_PROBLEM 1_. Translate this sentence from the passage on heart failure with preserved ejection fraction (HFpEF) into Spanish: "Depression and anxiety might result from the condition's chronic nature and ongoing symptoms."
_PROBLEM 2_. Write a continuation of the passage on nursing care for HFpEF, starting after its last sentence.

_READING PASSAGE_.
■ ■ ■ ■

Fluid retention in HFpEF leads to edema, which increases discomfort and inconvenience. Physical discomfort can result from swollen ankles, legs, and occasionally even the abdomen. These conditions also add to a sense of heaviness and sluggishness. Potential side effects may cause additional distress on top of the difficulties associated with managing a complex pharmaceutical regimen (Iacovoni et al., 2022). In addition to its physical effects, HFpEF can have a significant emotional impact. Depression and anxiety might result from the condition's chronic nature and ongoing symptoms. Isolation and resentment might result from losing one's independence and being unable to enjoy life's pleasures (Jiang et al., 2021).

Long-term management and health promotion strategies

In addition to addressing the complex effects of the condition, long-term care solutions for patients with Heart Failure with Preserved Ejection Fraction (HFpEF) seek to improve health and independence. To treat symptoms and prevent complications, medication optimisation and adherence are essential, and patient education comes first. Weight control, frequent exercise catered to the patient's ability, and dietary adjustments all contribute to improved cardiovascular health and general well-being (Pedretti et al., 2023).

The emotional toll of HFpEF must be addressed, and feelings of loneliness and sadness must be fought with the help of psychological assistance and social interaction. Effective care is aided by consistent medical monitoring, thorough illness education, and fall prevention strategies (Ladwig et al., 2022). A comprehensive strategy for long-term HFpEF management also has to include access to community resources, medication administration and monitoring, and advance care planning. These methods increase patients' independence and general quality of life by enabling them to live fulfilling lives while treating the complications of HFpEF (Hossain et al., 2022).

Justification of nursing care

A significant concern is the abrupt exacerbation of HFpEF symptoms. The necessity of prompt intervention in these situations is supported by evidence. The importance of optimising drug use in the management of HF is emphasised in the American College of Cardiology (ACC) and American Heart Association (AHA) guidelines. A tried-and-true method to relieve symptoms and lessen congestion is medication optimisation, which includes modifying diuretics and adding vasodilators (Heidenreich et al., 2022).

■ ■ ■ ■

_LISTED ENTRIES_.
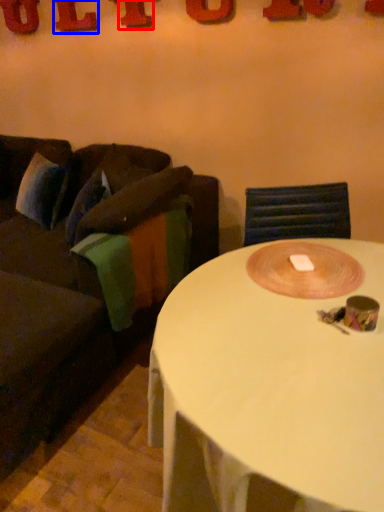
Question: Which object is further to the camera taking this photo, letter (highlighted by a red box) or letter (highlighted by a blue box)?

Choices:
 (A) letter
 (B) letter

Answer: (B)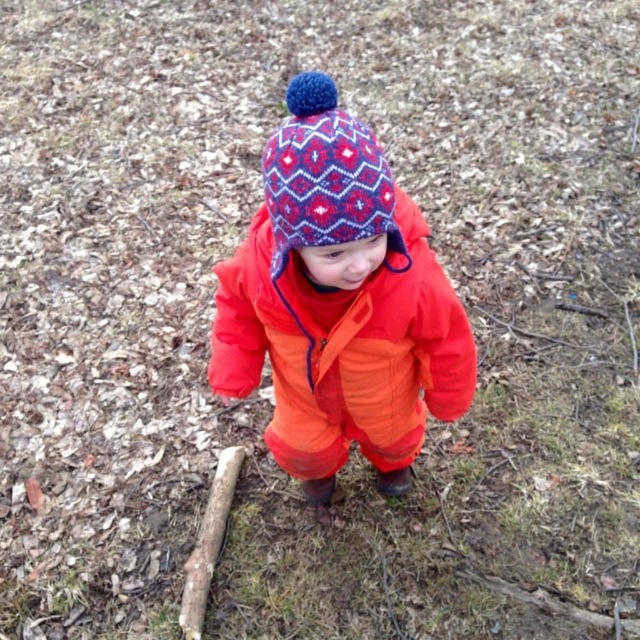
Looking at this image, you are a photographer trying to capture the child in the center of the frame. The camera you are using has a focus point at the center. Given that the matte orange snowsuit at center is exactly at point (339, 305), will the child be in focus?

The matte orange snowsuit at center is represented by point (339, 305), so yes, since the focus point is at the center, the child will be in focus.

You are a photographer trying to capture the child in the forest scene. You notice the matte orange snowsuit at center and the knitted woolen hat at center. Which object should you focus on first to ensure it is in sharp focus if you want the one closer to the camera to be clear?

■ ■ ■ ■

_WRITTEN ANSWER 1_. La depresión y la ansiedad podrían derivarse de la naturaleza crónica de la afección y de sus síntomas persistentes.

_WRITTEN ANSWER 2_.
A low-sodium diet, in particular, is essential for managing HFpEF because it reduces fluid retention and congestion. Dyspnea, a typical symptom of HF exacerbations, is decreased by oxygen therapy, and oxygenation is improved (Crane, 2021). In addition, intravenous (IV) diuretics might be required in extreme circumstances to hasten fluid drainage and alleviate symptoms (Narasimhan et al., 2021). Early detection and intervention are made possible by empowering the patient with daily weight monitoring and education on symptom recognition in accordance with evidence-based HF management guidelines (de Boer et al., 2022).

Uncontrolled hypertension in a patient with a history of hypertension and HFpEF is a risk factor for further cardiovascular complications (Slivnick & Lampert, 2019). Evidence from the 2022 ACC/AHA Hypertension Guidelines underscores the importance of lifestyle modifications and medication adjustments for effective hypertension management (Heidenreich et al., 2022). Medication adjustment aligns with evidence-based practices for hypertensive patients, as highlighted in a study by Al Makki et al. (2022). Lifestyle changes, including dietary sodium reduction and stress management, are pivotal for enhancing blood pressure control and overall cardiovascular health (Shamsi et al., 2021).

 Daily blood pressure monitoring is supported by research, empowering patients to actively engage in their care, boost medication adherence, and improve hypertension management, as indicated by McBride et al. (2020). Patient education is backed by substantial evidence, promoting informed decision-making and adherence to lifestyle changes and medications. Regular follow-up appointments align with hypertension management guidelines, ensuring continual assessment, treatment optimisation, and long-term reduction of cardiovascular risks (World Health Organisation, 2021).